───── Source text

The film opens with a black-and-white point-of-view shot--"A Dramatization," as it is marked--that presents Karen's mother searching through a house and finding a dead body lying in the closet. The abrasive bass synthesizer score and the mother's cries of "Carrie!" suggest a horror film. The film then quickly changes tone, as a male narrator's authoritative voice offers rhetorical questions that promise to be answered to make sense of the horror. Mundane images of homes in Downey, California, drift across the screen as the fancy, cursive credits appear and Karen Carpenter's disembodied voice sings the familiar, sad opening verses of "Superstar." Following the discovery of Karen's corpse, the song has a surprisingly chilling effect--until it shifts to up-tempo beats for the chorus, when the sad love song inexplicably turns celebratory, drowning out the heartache scripted in the lyrics of youthful love and desperate hopes: "Don't you remember you told me you loved me, baby?" This song's shift in tone presents a dual affect of melancholy and feigned joviality; these are the emotional tensions and transitions that appear throughout the film's shifts in genre and address, alternately conveyed with irony and sincere mourning. (4) The Carpenters' songs set the film's rhythm, and Karen Carpenter's authentic singing voice imbues the dolls with their much-acclaimed subjectivity. The film allows the audience to giggle early on at the dolls' stunt casting and joke moments--such as Karen's cough or punctuating shots of a human hand hitting a tambourine during "We've Only Just Begun"--before becoming progressively more tragic. Frequently the film operates in dual registers, as in the parodic educational film-within-the-film about anorexia, which is laughably didactic, yet conveys substantial information. Throughout Superstar, musical montages not only function as dress rehearsals for the complicated musical structure of Haynes's later film Velvet Goldmine (UK/US, 1998) but also, as in Goldmine, present the visualizations of music that provide the essential narrative exposition while exploiting the songs' emotive potential. (5) Without the melancholic sound of Karen Carpenter's sonorous voice and occasionally ironic literalizations of the lyrics, Superstar simply would not work.

Much of the fuss over the film has emphasized the novelty and, with a sentiment of skepticism undone, effectiveness of the doll stars. The doll scenes, however, comprise only about two-thirds of the screen time, and the "acted" scenes with dialogue look stiff in comparison to sequences in which the Carpenters' songs provide the primary soundtrack and inspiration for fluid montage sequences. Little critical attention has been given specifically to these musical montages or the use of appropriated footage during key dramatic moments throughout the film.

──────────

What needs to be done >>
Please answer these questions from the passage on the film Superstar:
(a) Which song does Karen Carpenter's voice sing as the credits appear?
(b) About how much of the screen time do the doll scenes take up?
(c) Which later Haynes film is named as having a complicated musical structure?
The data that comes after this passage has no connection to it.

───── Supplied material

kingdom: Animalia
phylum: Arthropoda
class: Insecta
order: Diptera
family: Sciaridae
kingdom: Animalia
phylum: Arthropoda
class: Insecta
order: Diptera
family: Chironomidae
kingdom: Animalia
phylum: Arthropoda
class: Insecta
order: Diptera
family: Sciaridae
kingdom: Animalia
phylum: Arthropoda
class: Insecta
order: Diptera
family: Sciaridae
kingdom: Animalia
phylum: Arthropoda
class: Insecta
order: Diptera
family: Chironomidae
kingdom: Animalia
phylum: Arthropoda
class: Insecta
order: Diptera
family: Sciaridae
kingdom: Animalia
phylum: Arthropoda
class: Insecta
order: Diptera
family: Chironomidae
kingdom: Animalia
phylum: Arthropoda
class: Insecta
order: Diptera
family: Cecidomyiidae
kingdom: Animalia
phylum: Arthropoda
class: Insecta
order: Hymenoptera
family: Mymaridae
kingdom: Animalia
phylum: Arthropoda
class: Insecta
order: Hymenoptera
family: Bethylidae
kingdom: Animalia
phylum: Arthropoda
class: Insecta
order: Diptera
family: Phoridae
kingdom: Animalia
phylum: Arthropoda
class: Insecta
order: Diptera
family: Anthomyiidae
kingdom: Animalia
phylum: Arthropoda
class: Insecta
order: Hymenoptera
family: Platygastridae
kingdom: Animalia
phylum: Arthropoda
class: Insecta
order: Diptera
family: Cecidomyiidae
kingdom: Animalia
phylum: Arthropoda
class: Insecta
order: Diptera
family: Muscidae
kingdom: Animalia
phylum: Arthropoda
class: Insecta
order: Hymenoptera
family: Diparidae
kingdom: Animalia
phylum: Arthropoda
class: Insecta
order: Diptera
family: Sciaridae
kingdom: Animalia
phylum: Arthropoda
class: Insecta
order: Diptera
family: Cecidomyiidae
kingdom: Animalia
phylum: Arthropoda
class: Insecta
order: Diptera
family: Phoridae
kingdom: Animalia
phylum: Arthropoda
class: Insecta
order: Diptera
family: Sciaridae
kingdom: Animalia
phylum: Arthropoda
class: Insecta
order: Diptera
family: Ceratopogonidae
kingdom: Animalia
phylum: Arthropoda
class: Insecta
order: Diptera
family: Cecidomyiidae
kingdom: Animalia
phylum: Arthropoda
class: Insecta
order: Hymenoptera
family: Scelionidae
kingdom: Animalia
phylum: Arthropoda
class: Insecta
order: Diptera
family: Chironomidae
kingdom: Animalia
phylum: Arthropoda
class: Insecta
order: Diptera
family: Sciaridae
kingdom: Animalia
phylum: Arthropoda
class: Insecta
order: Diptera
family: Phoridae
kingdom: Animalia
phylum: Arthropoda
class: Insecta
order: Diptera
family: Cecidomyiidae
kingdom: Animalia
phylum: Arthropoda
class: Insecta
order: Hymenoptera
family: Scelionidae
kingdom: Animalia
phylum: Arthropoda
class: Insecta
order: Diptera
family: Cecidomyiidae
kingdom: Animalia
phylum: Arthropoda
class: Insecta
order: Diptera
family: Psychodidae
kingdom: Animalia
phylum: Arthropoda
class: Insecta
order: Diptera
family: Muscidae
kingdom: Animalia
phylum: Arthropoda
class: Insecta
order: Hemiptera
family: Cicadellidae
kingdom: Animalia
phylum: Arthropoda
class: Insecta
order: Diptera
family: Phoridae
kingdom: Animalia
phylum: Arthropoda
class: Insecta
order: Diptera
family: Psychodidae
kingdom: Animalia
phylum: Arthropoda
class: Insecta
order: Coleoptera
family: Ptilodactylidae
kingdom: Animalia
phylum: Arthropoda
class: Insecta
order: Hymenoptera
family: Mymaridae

──────────

Solution to the exercise >>
(a) "Superstar"
(b) About two-thirds
(c) Velvet Goldmine (UK/US, 1998)